When I started this series of bloom-a-day posts on the first of July, it seemed like thirty-one days might about cover it, and it’s been good fun to share some of the abundance of flowering plants we’ve been seeing this summer. Still, there are flowers I won’t have time for: lupine, cut-leaved evening primrose, wild rose, blue mustard, pussytoes, wild strawberry, Rocky Mountain bee plant, fairy candelabra, Platte thistle, cinquefoils, buckwheats, and cacti, never mind some very attractive grasses and the various sages and rabbitbrush just beginning their bloom phase now. We’ll also miss some plants that flowered earlier, such as pasqueflower and mountain bluebell, and others I haven’t seen blooming yet, including Rocky Mountain clematis and bottle gentian.

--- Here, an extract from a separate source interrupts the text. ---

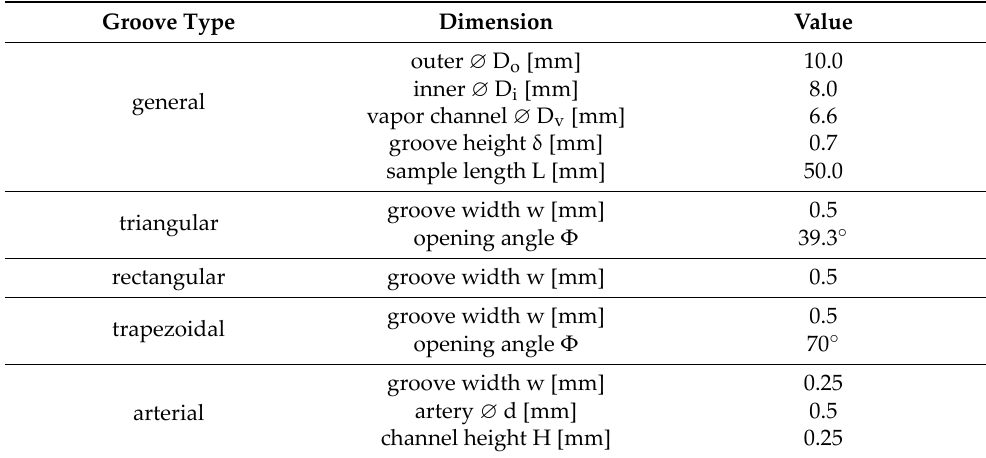
Table 2. Contour parameters for grooved wicks, with parameters P1 and P2 as contour parameters commonly used for bulk material with different surface roughnesses, and parameters P3, P4, and P5 adapted for printing filigree structures.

But, July is not over yet. The varieties of penstemon aren’t quite as dizzying as the astragulus array, but a handful of species is in full glory as I write. Their tall spikes are like pennants of color waving here and elsewhere across the West, urging us to slow down and look.
Look really close on that front-facing blossom, upper left.
Lovely blossoms, Andrea, all around. And itsy-bitsy spiders are the only arachnids that don’t make me look furtively around… 🙂
Sometimes there’s something to be said for two-dimensional critters, Tanja.